A Medicine Warrior: Dr. David Baines

TC: David, why don't you start off by giving us a little of your background and how
you got into medicine.
DB: I'm part Tlingit and part Tsimshian from Southeast Alaska. Metlakatla is
where I grew up, a little village on an island near Ketchikan, Alaska. I was born in Sitka, Alaska, and I grew up mostly on the
reservation, although we had some times where we were down on the lower 48 during my school years, but pretty much Metlakatla was my home.
And after high school, I got a job there working in the saw mill, had no intention of going to college, originally had wanted to go into
the Marines, but it was at the tail-end of the Vietnam War so they weren't really hiring at that point, since they were kind of
demobilizing. And the Navy or the Marines is kind of a tradition in our family, and that's kind of been the long-standing, we had a few
in the Army during World War II, but for the most part most of us went into the Navy or the Marines.
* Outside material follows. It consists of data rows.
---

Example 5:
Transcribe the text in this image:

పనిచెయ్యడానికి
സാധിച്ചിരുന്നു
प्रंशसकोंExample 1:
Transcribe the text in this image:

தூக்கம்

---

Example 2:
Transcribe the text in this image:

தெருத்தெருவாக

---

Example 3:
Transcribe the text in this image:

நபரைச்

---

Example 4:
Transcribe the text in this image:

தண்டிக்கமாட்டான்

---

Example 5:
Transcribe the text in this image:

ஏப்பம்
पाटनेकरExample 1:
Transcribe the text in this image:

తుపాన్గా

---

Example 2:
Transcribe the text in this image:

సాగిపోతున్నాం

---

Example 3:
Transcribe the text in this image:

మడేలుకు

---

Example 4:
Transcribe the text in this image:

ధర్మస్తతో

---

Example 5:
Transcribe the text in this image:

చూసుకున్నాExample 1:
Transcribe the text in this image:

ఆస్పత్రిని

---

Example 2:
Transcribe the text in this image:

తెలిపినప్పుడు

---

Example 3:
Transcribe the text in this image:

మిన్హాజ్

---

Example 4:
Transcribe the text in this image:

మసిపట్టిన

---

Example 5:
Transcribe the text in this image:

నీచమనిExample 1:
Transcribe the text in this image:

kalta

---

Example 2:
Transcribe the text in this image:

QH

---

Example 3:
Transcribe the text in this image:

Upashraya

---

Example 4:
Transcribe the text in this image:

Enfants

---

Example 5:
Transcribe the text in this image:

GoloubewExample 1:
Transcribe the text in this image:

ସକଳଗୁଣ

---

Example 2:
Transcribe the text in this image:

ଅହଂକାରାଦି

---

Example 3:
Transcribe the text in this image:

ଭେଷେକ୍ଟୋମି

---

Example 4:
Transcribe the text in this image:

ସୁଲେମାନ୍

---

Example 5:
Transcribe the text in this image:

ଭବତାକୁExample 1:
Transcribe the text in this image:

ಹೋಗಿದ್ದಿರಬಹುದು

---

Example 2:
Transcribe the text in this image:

TC: When did you leave and go to college?
DB: Well, I got hurt in that saw mill. I got my legs crushed and got shot 63
feet when the main compressor blew, and so that was my introduction to medicine. I had got flown in a Coast Guard helicopter to Ketchikan
and then fork-lifted into the back of a Boeing 727, and then taken down to Swedish (Medical Center) here in Seattle. Spent a couple weeks
there, lost like 20 pounds, and had a couple surgeries. Then, pretty much there wasn't any orthopedic care in southeast Alaska. I had two casts and was in a wheel chair, so my mom and dad had an on-again, off-again kind of deal going, so I went and stayed with my mom down in
Arizona. And she was going to a little community college and I pretty quickly tired of the daytime soaps and stuff like that so she didn't mind pushing me around in a wheel chair some and getting me to the school. I just tried to take a few classes that were at the same time
she was going. And you know it was stimulating; it wasn't very hard.